— WHAT IS NEEDED —
Your answer must be the lines of the material below, exactly as written, from its first line through the line with "at history and", and no pictures.
··· DATA FOR THIS EXERCISE ···
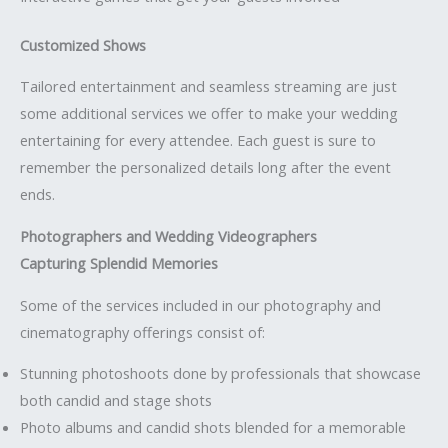
Customized Shows
Tailored entertainment and seamless streaming are just
some additional services we offer to make your wedding
entertaining for every attendee. Each guest is sure to
remember the personalized details long after the event
ends.
Photographers and Wedding Videographers
Capturing Splendid Memories
Some of the services included in our photography and
cinematography offerings consist of:
Stunning photoshoots done by professionals that showcase
both candid and stage shots
Photo albums and candid shots blended for a memorable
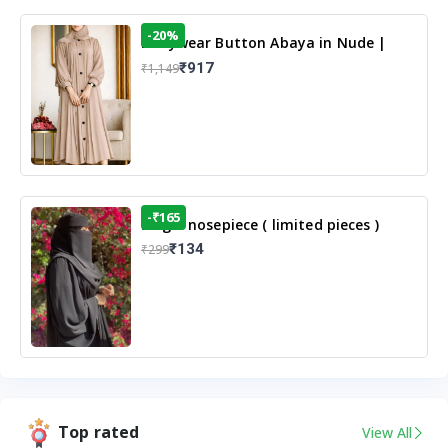
-20%
Dailywear Button Abaya in Nude |
Casual Modest Wear
₹917
₹1,149
-₹165
Single nosepiece ( limited pieces )
₹134
₹299
Top rated
View All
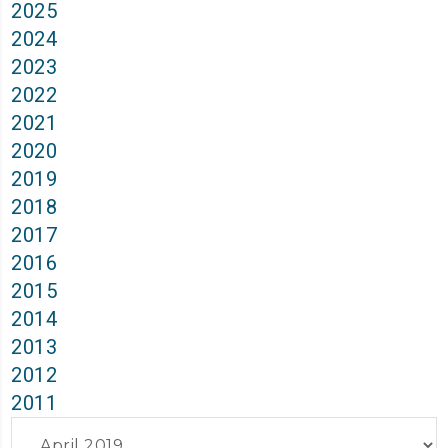
2025
2024
2023
2022
2021
2020
2019
2018
2017
2016
2015
2014
2013
2012
2011
Archives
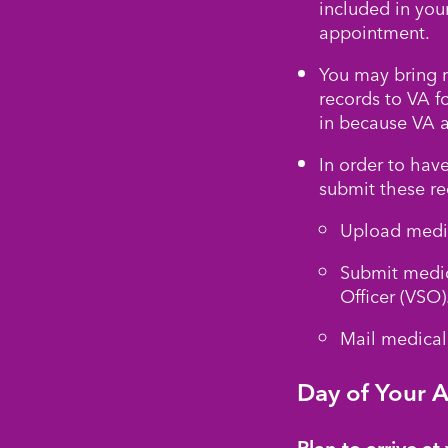
included in you
appointment.
You may bring r
records to VA f
in because VA 
In order to have
submit these re
Upload medic
Submit medic
Officer (VSO)
Mail medical 
Day of Your 
Plan to arrive a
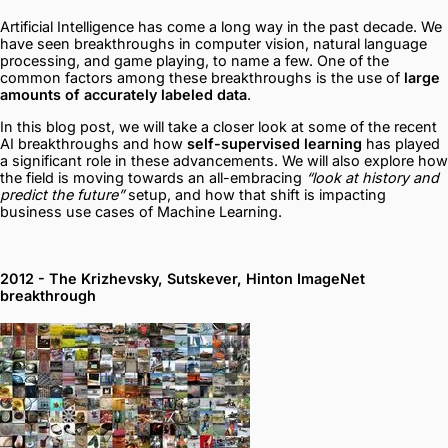
Artificial Intelligence has come a long way in the past decade. We
have seen breakthroughs in computer vision, natural language
processing, and game playing, to name a few. One of the
common factors among these breakthroughs is the use of
large
amounts of accurately labeled data
.
In this blog post, we will take a closer look at some of the recent
AI breakthroughs and how
self-supervised learning
has played
a significant role in these advancements. We will also explore how
the field is moving towards an all-embracing
“look at history and
predict the future”
setup, and how that shift is impacting
business use cases of Machine Learning.
2012 - The Krizhevsky, Sutskever, Hinton ImageNet
breakthrough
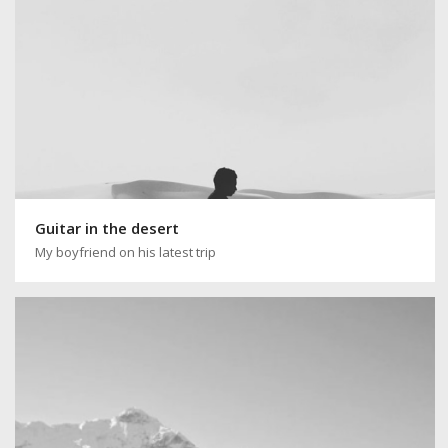
Guitar in the desert
My boyfriend on his latest trip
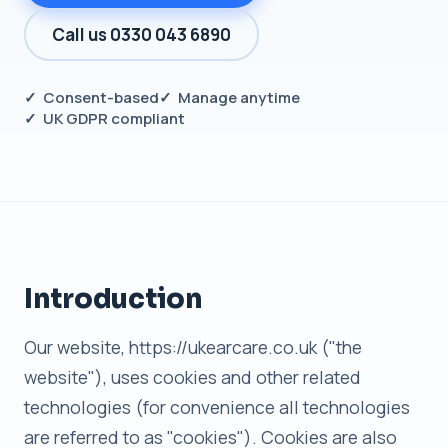
Call us 0330 043 6890
✓ Consent-based
✓ Manage anytime
✓ UK GDPR compliant
Introduction
Our website, https://ukearcare.co.uk ("the
website"), uses cookies and other related
technologies (for convenience all technologies
are referred to as "cookies"). Cookies are also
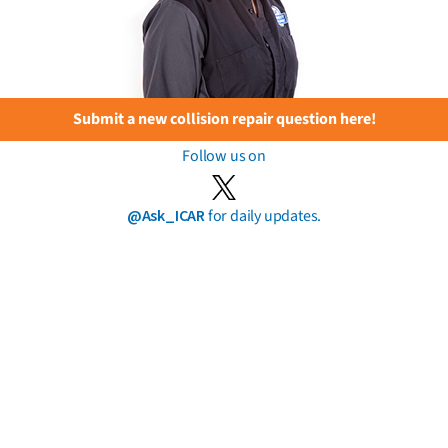
Submit a new collision repair question here!
Follow us on
@Ask_ICAR
for daily updates.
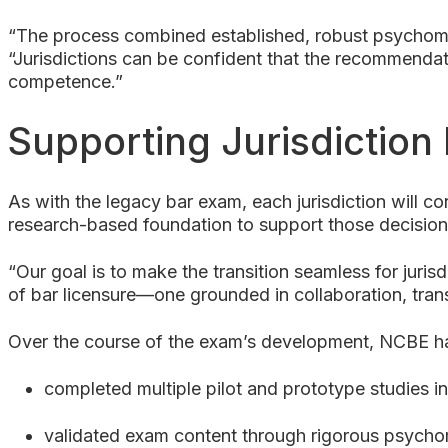
“The process combined established, robust psychomet
“Jurisdictions can be confident that the recommendatio
competence.”
Supporting Jurisdiction
As with the legacy bar exam, each jurisdiction will 
research-based foundation to support those decision
“Our goal is to make the transition seamless for juri
of bar licensure—one grounded in collaboration, tra
Over the course of the exam’s development, NCBE h
completed multiple pilot and prototype studies i
validated exam content through rigorous psychome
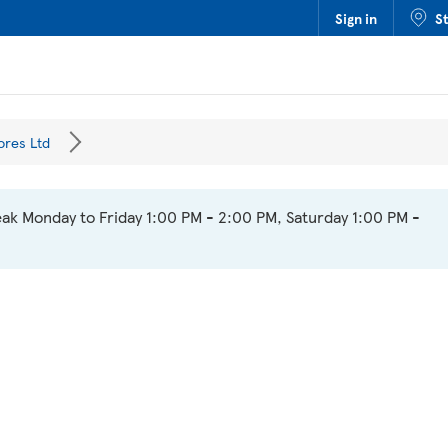
Sign in
S
ores Ltd
ak Monday to Friday 1:00 PM - 2:00 PM, Saturday 1:00 PM -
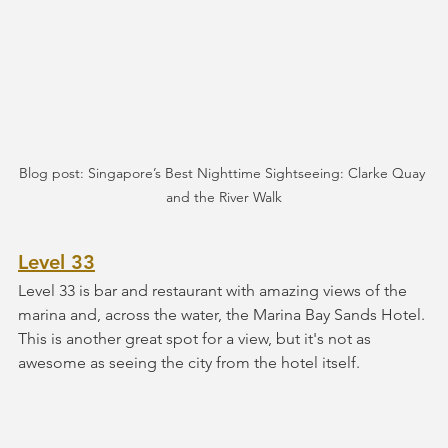
Blog post: Singapore’s Best Nighttime Sightseeing: Clarke Quay 
and the River Walk
Level 33
Level 33 is bar and restaurant with amazing views of the 
marina and, across the water, the Marina Bay Sands Hotel. 
This is another great spot for a view, but it's not as 
awesome as seeing the city from the hotel itself.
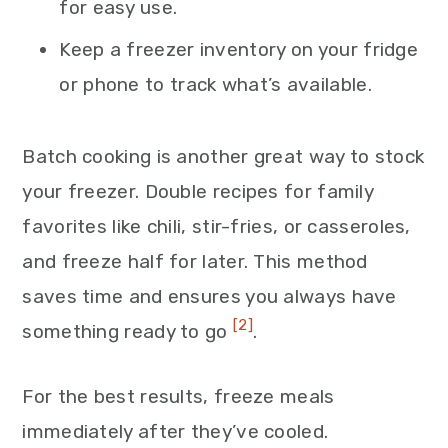
for easy use.
Keep a freezer inventory on your fridge
or phone to track what’s available.
Batch cooking is another great way to stock
your freezer. Double recipes for family
favorites like chili, stir-fries, or casseroles,
and freeze half for later. This method
saves time and ensures you always have
[2]
something ready to go
.
For the best results, freeze meals
immediately after they’ve cooled.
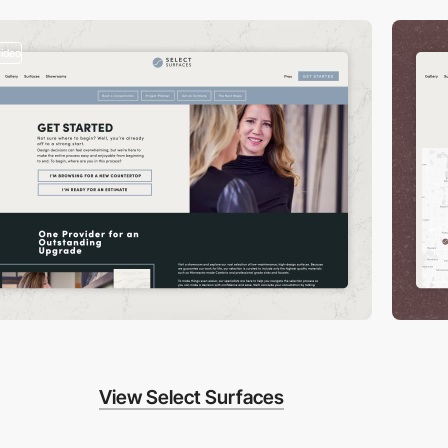
video
View Select Surfaces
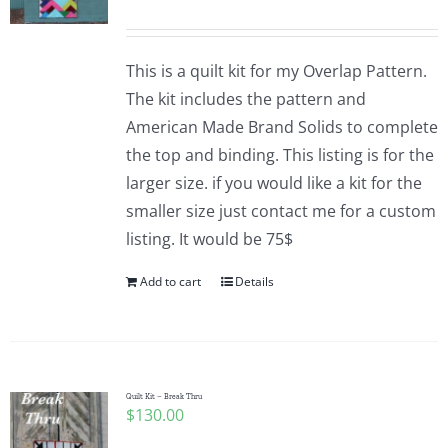
This is a quilt kit for my Overlap Pattern.
The kit includes the pattern and
American Made Brand Solids to complete
the top and binding. This listing is for the
larger size. if you would like a kit for the
smaller size just contact me for a custom
listing. It would be 75$
Add to cart
Details
Quilt Kit – Break Thru
$
130.00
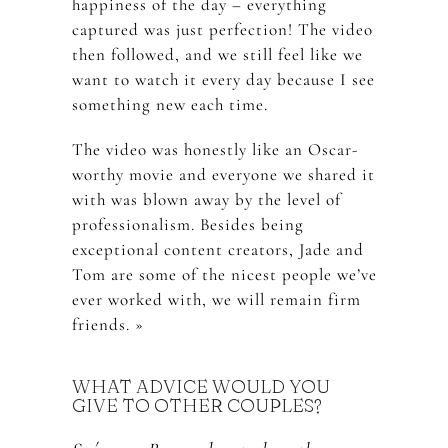
happiness of the day – everything
captured was just perfection! The video
then followed, and we still feel like we
want to watch it every day because I see
something new each time.
The video was honestly like an Oscar-
worthy movie and everyone we shared it
with was blown away by the level of
professionalism. Besides being
exceptional content creators, Jade and
Tom are some of the nicest people we’ve
ever worked with, we will remain firm
friends. »
WHAT ADVICE WOULD YOU
GIVE TO OTHER COUPLES?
···
— ANSWER —
Customized Shows
Tailored entertainment and seamless streaming are just
some additional services we offer to make your wedding
entertaining for every attendee. Each guest is sure to
remember the personalized details long after the event
ends.
Photographers and Wedding Videographers
Capturing Splendid Memories
Some of the services included in our photography and
cinematography offerings consist of:
Stunning photoshoots done by professionals that showcase
both candid and stage shots
Photo albums and candid shots blended for a memorable
-20%
Dailywear Button Abaya in Nude |
Casual Modest Wear
₹917
₹1,149
-₹165
Single nosepiece ( limited pieces )
₹134
₹299
Top rated
View All
2025
2024
2023
2022
2021
2020
2019
2018
2017
2016
2015
2014
2013
2012
2011
Archives
included in you
appointment.
You may bring r
records to VA f
in because VA 
In order to have
submit these re
Upload medic
Submit medic
Officer (VSO)
Mail medical 
Day of Your 
Plan to arrive a
Artificial Intelligence has come a long way in the past decade. We
have seen breakthroughs in computer vision, natural language
processing, and game playing, to name a few. One of the
common factors among these breakthroughs is the use of
large
amounts of accurately labeled data
.
In this blog post, we will take a closer look at some of the recent
AI breakthroughs and how
self-supervised learning
has played
a significant role in these advancements. We will also explore how
the field is moving towards an all-embracing
“look at history and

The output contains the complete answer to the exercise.